While Renwu’s article offers little vision of a path forward and ends with the image of delivery riders pushing onward in an infinite game that they have little ability to control or even completely understand, other articles have focused on riders’ exercise of agency within or against the system. “Feeding the Chinese City,” a collection of interviews with delivery riders originally published by “Awaken Club” on WeChat and translated by Progressive International3 provides an alternative vision of delivery riders’ future. The article highlights mutual aid groups and the beginnings of responsiveness to the plight of workers from the national bureaucracy. Ultimately, the difference in these futures comes down to different visions of workers’ power within an algorithmic system of control. “Feeding the Chinese City” depicts fellow riders rushing to the aid of a fallen comrade, a behavior that another interviewee urges Chinese society as a whole to emulate. In “Delivery Riders, Trapped in the System,” however, a rider watches a fellow colleague get hit by a car and rides away, the ding! of a new order ringing in his ears. Thus far, Renwu’s cynical assessment of the factors at play seem to be more accurate: according to China Labor Bulletin, although the official All-China Federation of Trade Unions has identified delivery work as one of its “eight major sectors,” the system itself remains unchallenged, with benefits from union interventions “[failing] to address the fundamental problems endemic in the industry.”

 

We have chosen to translate this article not only for its useful investigation of the structure of algorithmic labor governance, but also for the interesting position that its publication––and the outpouring of similar reporting on precarious delivery workers––marks in regard to the economic position of delivery workers and the platforms that employ them. While we will explore the history and current dynamics of China’s so-called “platform capitalism” in our upcoming piece, with an eye to the role that the current media recognition of platform workers might play in signaling an end of the anything-goes expansion of platform industries, here we want to note the conflictual terrain that gave rise to these forms of reporting: Renwu’s investigation comes as China’s sluggish recovery following the COVID-19 outbreak has seen broadening inequality. Government stimulus has focused primarily on enterprises and middle-class consumers, rather than on the migrant workers who saw the most significant loss of income (as much as 75 percent during the height of pandemic lockdowns in February and March, according to Stanford University’s Rural Education Action Program).

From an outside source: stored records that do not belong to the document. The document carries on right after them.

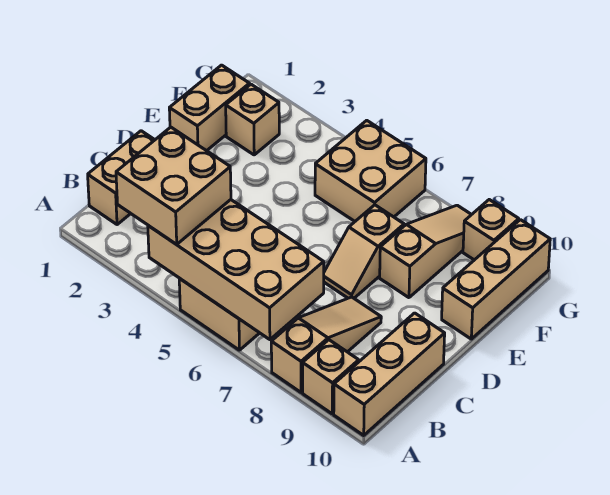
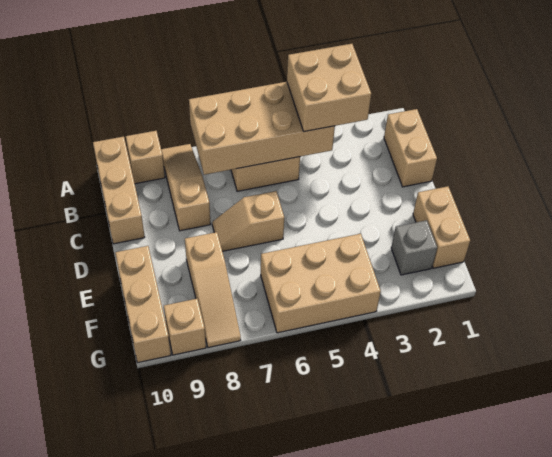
tan 1x3 slope [271,297,381,392] -> tan 1x3 slope turned to [161,144,211,231]
tan 1x2 slope [324,205,404,298] -> tan 1x2 slope turned to [212,191,284,251]
tan 1x1 brick [226,84,279,155] -> grey 1x1 brick [391,220,437,275]
tan 2x2 brick [315,120,426,221] -> tan 2x3 brick [261,234,381,333]

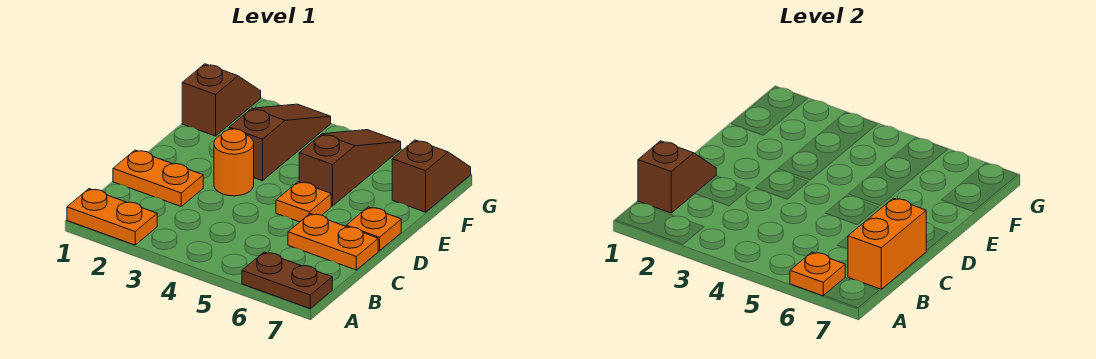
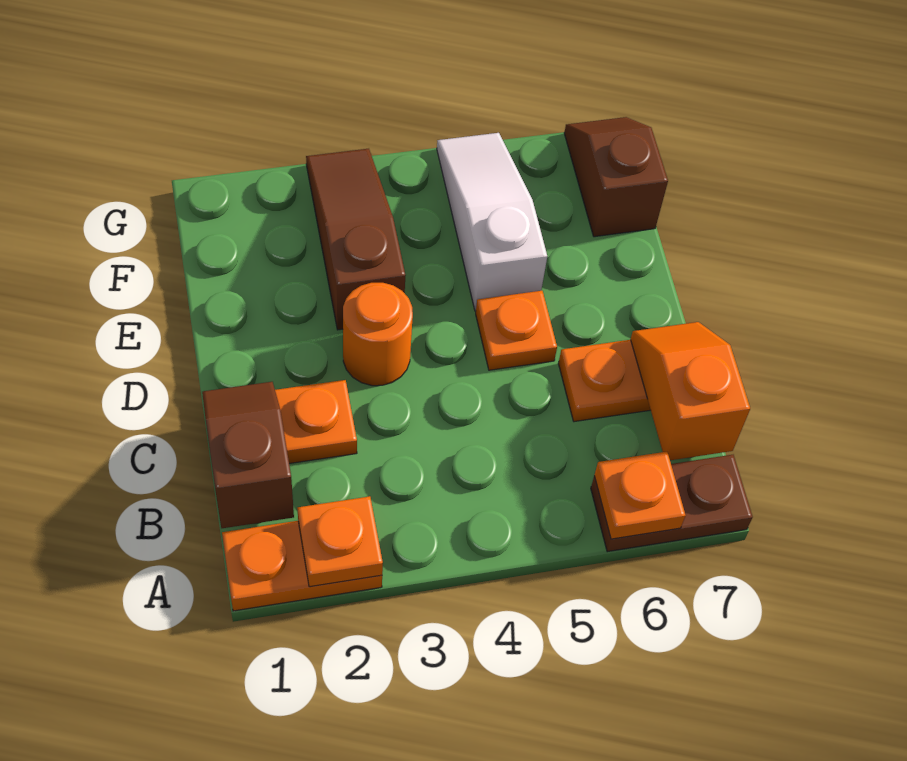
orange 1x2 brick [848,198,926,289] -> orange 1x2 slope [631,322,750,460]
orange 1x1 plate [346,207,401,251] -> orange 1x1 plate moved to [297,496,383,587]
brown 1x3 slope [299,130,401,206] -> white 1x3 slope [437,133,547,311]
brown 1x2 slope [182,64,261,136] -> none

At the same time, officials such as Premier Li Keqiang have highlighted the informal sector as the solution to China’s rising unemployment. Finally,  Renwu‘s investigation of the negative impacts of the Meituan/Ele.me duopoly comes as the Chinese government is seeking to assert increased control over major tech companies, with new antitrust guidelines released November 10th targeting tech giants including Meituan. On the same day, a post by the Cyberspace Administration urged Chinese tech companies not to allow Chinese consumers to become “prisoners to algorithms,” echoing the framing used in Renwu’s article.

 

Ultimately, this report demonstrates that rising dependence on the informal sector without social safety nets is likely to result in decreased wages and increased vulnerability for workers. In addition, by directing stimulus through businesses, including Ele.me and Meituan, the state is subsidizing the systems that oppress them, further concentrating wealth in the hands of a few major companies. With its focus on a sector that intentionally displaces risk onto workers, Renwu’s article vividly demonstrates the negative repercussions of inadequate social safety nets and weak protection for workers, as well as the growing and largely unchecked control of tech firms over the nature of reality and consumption itself.